On Friday, 20 September 2013 at 07:39:47 UTC, QAston wrote:
On Thursday, 19 September 2013 at 22:46:09 UTC, Andrei Alexandrescu wrote:
On 9/19/13 3:18 PM, Szymon Gatner wrote:
I had similar thoughts when watching GoingNaive 2013:
http://bartoszmilewski.com/2013/09/19/edward-chands/

Nice piece.

I was more and more scared with every talk and now I am valualizing my
polymorphic types a'la Sean Parent

That I think is sketchy advice.


Andrei

What Sean Parent does in his value semantics talk is basically an interface adapter for a struct, wrapped in a struct providing implicit conversions.

By using structs by default and adapting them to interfaces as needed you get to have the smallest possible overhead on a single function call - either no virtual dispatch or 1 virtual dispatch. When writing adapters to interfaces you get 2 or more.

The struct was only an example, obviously you can use proper class implementations with data hiding etc. You will also get at least 1 virtual call because a "concept" is always an abstract class.

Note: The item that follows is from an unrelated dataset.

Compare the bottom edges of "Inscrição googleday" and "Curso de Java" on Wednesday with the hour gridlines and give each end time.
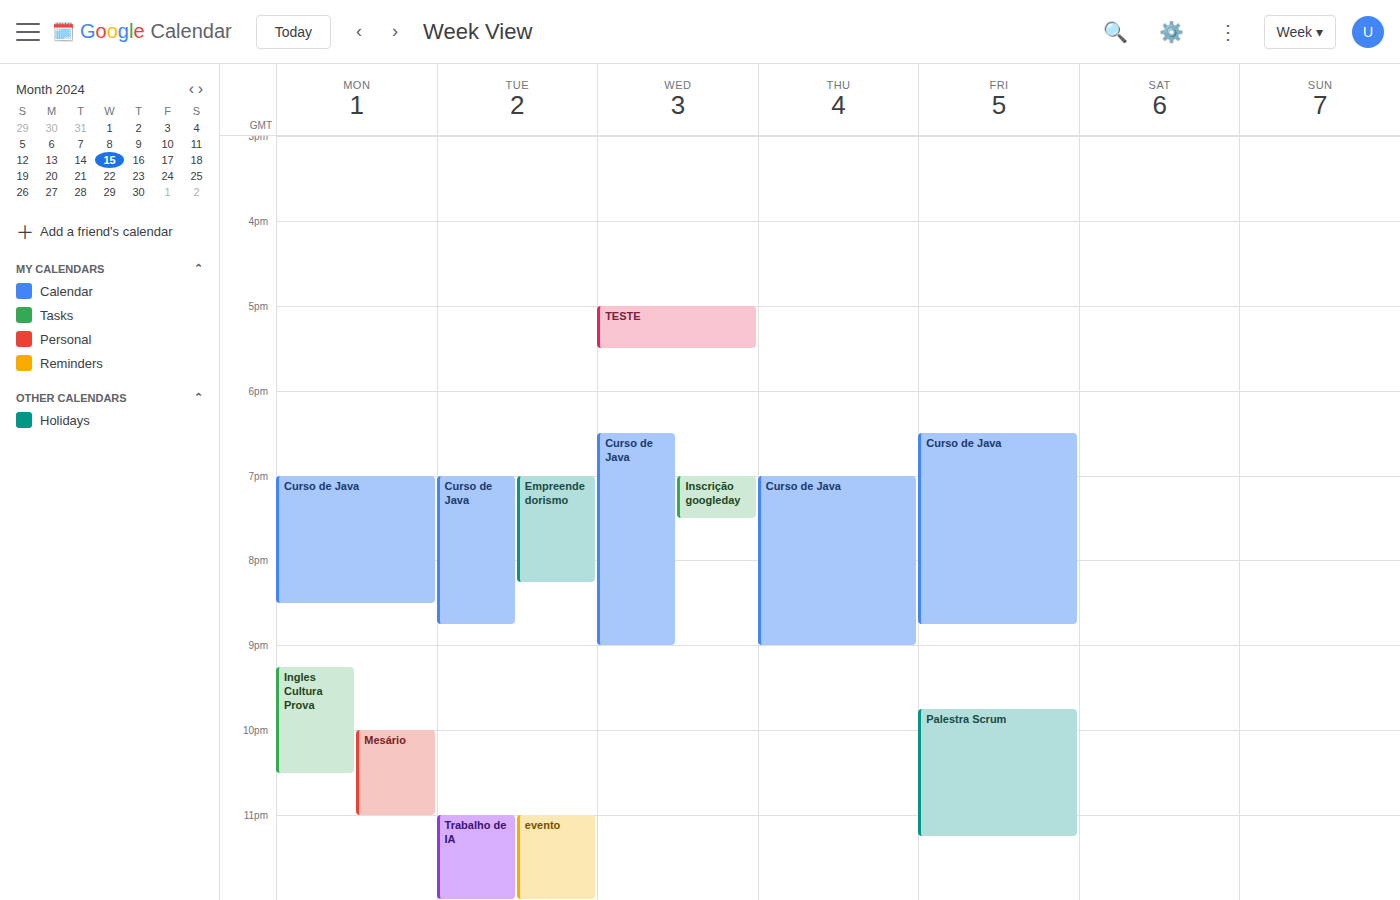
"Inscrição googleday": 7:30 PM, halfway between the 7 PM and 8 PM lines. "Curso de Java": 9:00 PM, exactly on the 9 PM line.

That being said, I've been using this technique in other places in my code this far too, for example: my C++ ranges (yeah idea stolen from D) are templates so can be composed for free but there are abstractions like InputRange<> which "erase" (this word is stupid btw, no type is erased really) underlying type and provide convenient abstraction in places. I also use this technique for my std containers. Vector is a std::vector with polymorphic allocator, again it holds Allocator<> by value but underlying implementation is (often composition) of allocator templates. In allocator's case I do explicitly want container alloc to be polymorphic type so that my interfaces never depend on allocator type.

Difference now for me is that I did sometimes turn value types into polymorphic types using this technique (like with allocators) but it never occurred to me that other wan can be beneficial too.


The other benefit is that approach is reducing dependencies you need to know about when you use the wrapper type - the approach would not work in D due to lack of argument dependent lookup so you need to write the adapter type (for a particular type you want to convert) yourself anyways. And I think it's better that way.

In the end the whole thing is just adapter design pattern applied to C++.

Well Adapter is suppose to *change* interface to adapt to client needs so this is a bit of a strech to call it that here, but yeah, this technique called ("external polymorphism" idiom) can be used to adapt . This really just is a (smart)pointer with a full interface of underlying object (which also adds benefit or using "." instead of "->" on target).